▸ What is needed
Skip any image you find and restate the rest of the data word for word.
*** Data to use
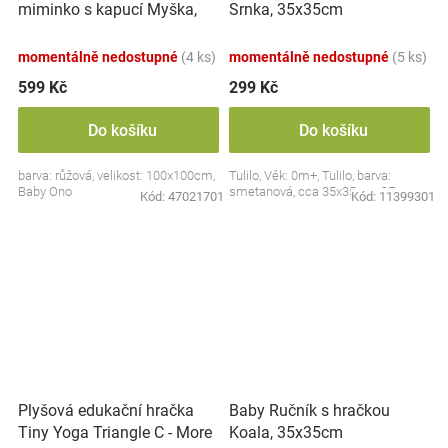
miminko s kapucí Myška,
Srnka, 35x35cm
100x100cm - růžová
momentálně nedostupné
(4 ks)
momentálně nedostupné
(5 ks)
599 Kč
299 Kč
Do košíku
Do košíku
barva: růžová, velikost: 100x100cm,
Tulilo, Věk: 0m+, Tulilo, barva:
Baby Ono
smetanová, cca 35x35cm, CE
Kód:
47021701
Kód:
11399301
Plyšová edukační hračka
Baby Ručník s hračkou
Tiny Yoga Triangle C - More
Koala, 35x35cm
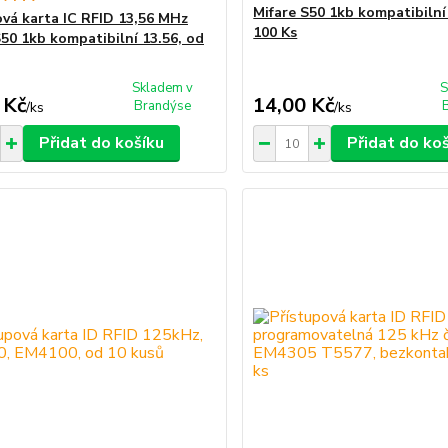
Mifare S50 1kb kompatibilní
ová karta IC RFID 13,56 MHz
100 Ks
S50 1kb kompatibilní 13.56, od
Skladem v
S
 Kč
14,00 Kč
Brandýse
/
ks
/
ks
Přidat do košíku
Přidat do ko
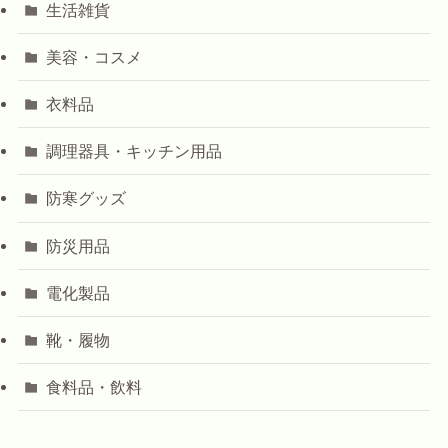
生活雑貨
美容・コスメ
衣料品
調理器具・キッチン用品
防寒グッズ
防災用品
電化製品
靴・履物
食料品・飲料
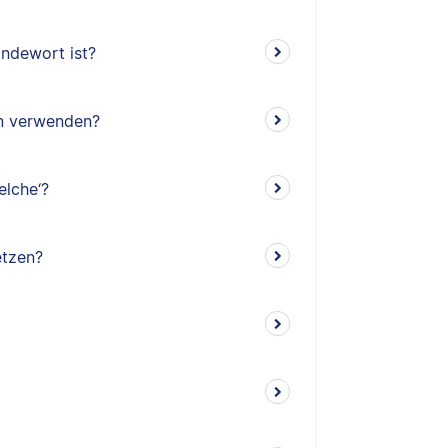
indewort ist?
en verwenden?
elche‘?
etzen?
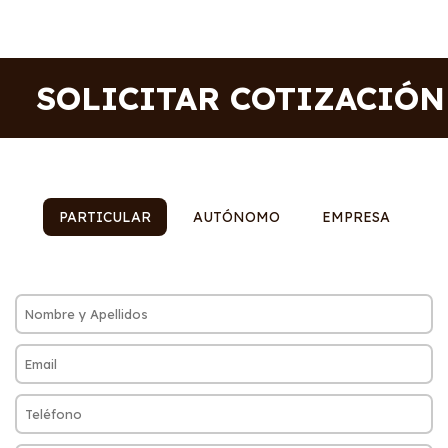
SOLICITAR COTIZACIÓN
PARTICULAR
AUTÓNOMO
EMPRESA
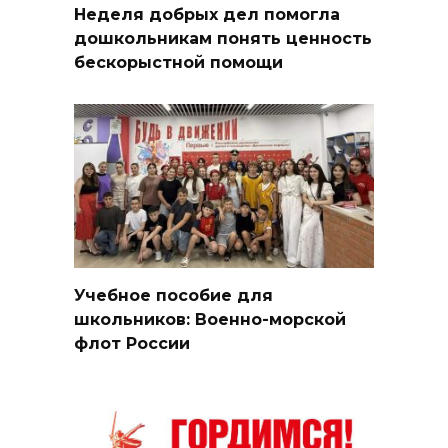
Неделя добрых дел помогла
дошкольникам понять ценность
бескорыстной помощи
Учебное пособие для
школьников: Военно-морской
флот России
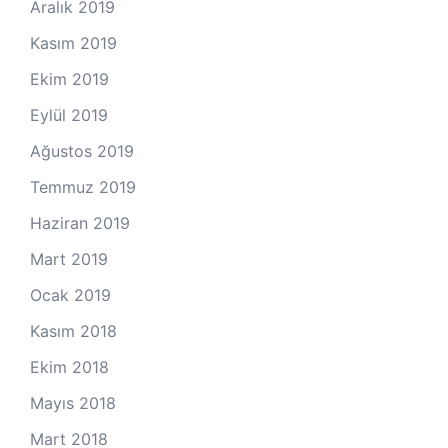
Aralık 2019
Kasım 2019
Ekim 2019
Eylül 2019
Ağustos 2019
Temmuz 2019
Haziran 2019
Mart 2019
Ocak 2019
Kasım 2018
Ekim 2018
Mayıs 2018
Mart 2018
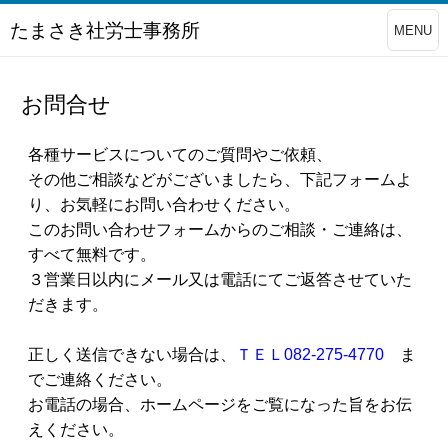
たまさき社労士事務所
MENU
お問合せ
各種サービスについてのご質問やご依頼、
その他ご相談などがございましたら、下記フォームよ
り、お気軽にお問い合わせください。
このお問い合わせフォームからのご相談・ご連絡は、
すべて無料です。
３営業日以内にメール又は電話にてご返答させていた
だきます。
正しく送信できない場合は、
ＴＥＬ082-275-4770
ま
でご連絡ください。
お電話の場合、ホームページをご覧になった旨をお伝
えください。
******
▸ Written response
miminko s kapucí Myška,
Srnka, 35x35cm
100x100cm - růžová
momentálně nedostupné
(4 ks)
momentálně nedostupné
(5 ks)
599 Kč
299 Kč
Do košíku
Do košíku
barva: růžová, velikost: 100x100cm,
Tulilo, Věk: 0m+, Tulilo, barva:
Baby Ono
smetanová, cca 35x35cm, CE
Kód:
47021701
Kód:
11399301
Plyšová edukační hračka
Baby Ručník s hračkou
Tiny Yoga Triangle C - More
Koala, 35x35cm
Mifare S50 1kb kompatibilní
ová karta IC RFID 13,56 MHz
100 Ks
S50 1kb kompatibilní 13.56, od
Skladem v
S
 Kč
14,00 Kč
Brandýse
/
ks
/
ks
Přidat do košíku
Přidat do ko
生活雑貨
美容・コスメ
衣料品
調理器具・キッチン用品
防寒グッズ
防災用品
電化製品
靴・履物
食料品・飲料
indewort ist?
en verwenden?
elche‘?
etzen?
SOLICITAR COTIZACIÓN
PARTICULAR
AUTÓNOMO
EMPRESA
Неделя добрых дел помогла
дошкольникам понять ценность
бескорыстной помощи
Учебное пособие для
школьников: Военно-морской
флот России
Aralık 2019
Kasım 2019
Ekim 2019
Eylül 2019
Ağustos 2019
Temmuz 2019
Haziran 2019
Mart 2019
Ocak 2019
Kasım 2018
Ekim 2018
Mayıs 2018
Mart 2018
たまさき社労士事務所
MENU
お問合せ
各種サービスについてのご質問やご依頼、
その他ご相談などがございましたら、下記フォームよ
り、お気軽にお問い合わせください。
このお問い合わせフォームからのご相談・ご連絡は、
すべて無料です。
３営業日以内にメール又は電話にてご返答させていた
だきます。
正しく送信できない場合は、
ＴＥＬ082-275-4770
ま
でご連絡ください。
お電話の場合、ホームページをご覧になった旨をお伝
えください。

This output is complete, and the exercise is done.